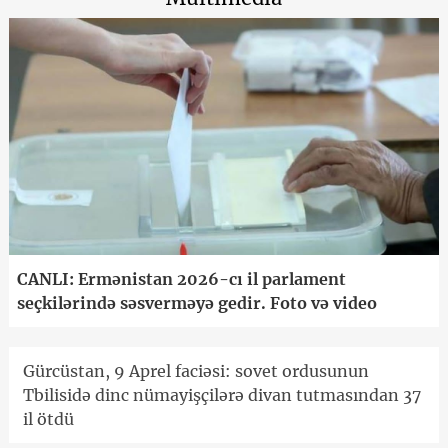
CANLI: Ermənistan 2026-cı il parlament
seçkilərində səsverməyə gedir. Foto və video
Gürcüstan, 9 Aprel faciəsi: sovet ordusunun
Tbilisidə dinc nümayişçilərə divan tutmasından 37
il ötdü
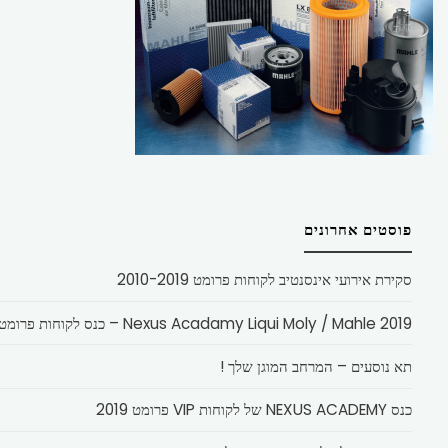
פוסטים אחרונים
סקירת אירועי אינסנטיב לקוחות פרומט 2010-2019
Nexus Acadamy Liqui Moly / Mahle 2019 – כנס לקוחות פרומט
תא נוסעים – המרחב המוגן שלך !
כנס NEXUS ACADEMY של לקוחות VIP פרומט 2019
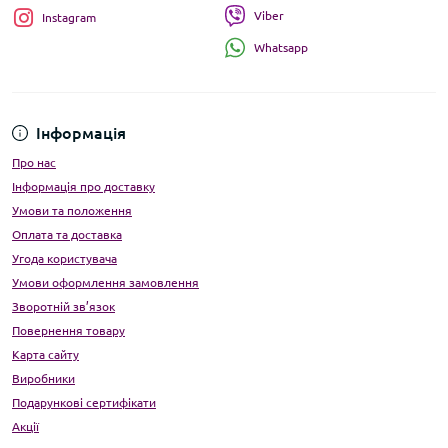
Viber
Instagram
Whatsapp
Інформація
Про нас
Інформація про доставку
Умови та положення
Оплата та доставка
Угода користувача
Умови оформлення замовлення
Зворотній зв’язок
Повернення товару
Карта сайту
Виробники
Подарункові сертифікати
Акції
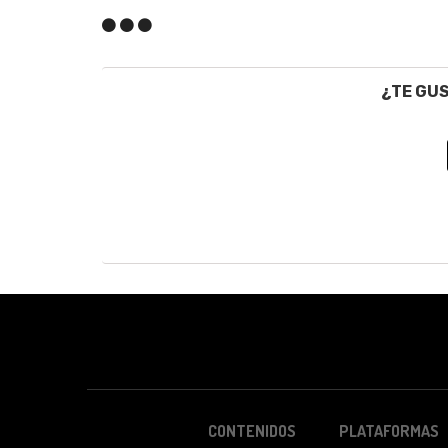
¿TE GU
CONTENIDOS
PLATAFORMAS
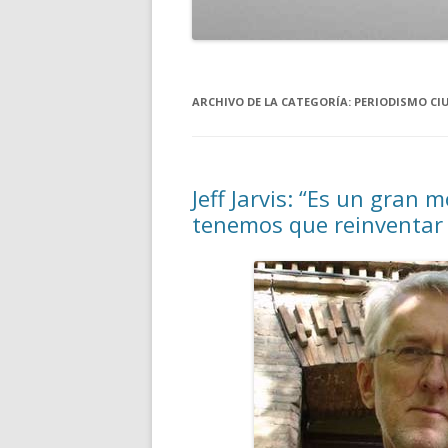
ARCHIVO DE LA CATEGORÍA:
PERIODISMO C
Jeff Jarvis: “Es un gran
tenemos que reinventar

Work instructions: Could you reproduce exactly, and only, the lines from the one containing "Угода користувача" through the end of the records above, both included, while leaving out the pictures?

Answer box:
Угода користувача
Умови оформлення замовлення
Зворотній зв’язок
Повернення товару
Карта сайту
Виробники
Подарункові сертифікати
Акції
¿TE GU
CONTENIDOS
PLATAFORMAS
ARCHIVO DE LA CATEGORÍA:
PERIODISMO C
Jeff Jarvis: “Es un gran
tenemos que reinventar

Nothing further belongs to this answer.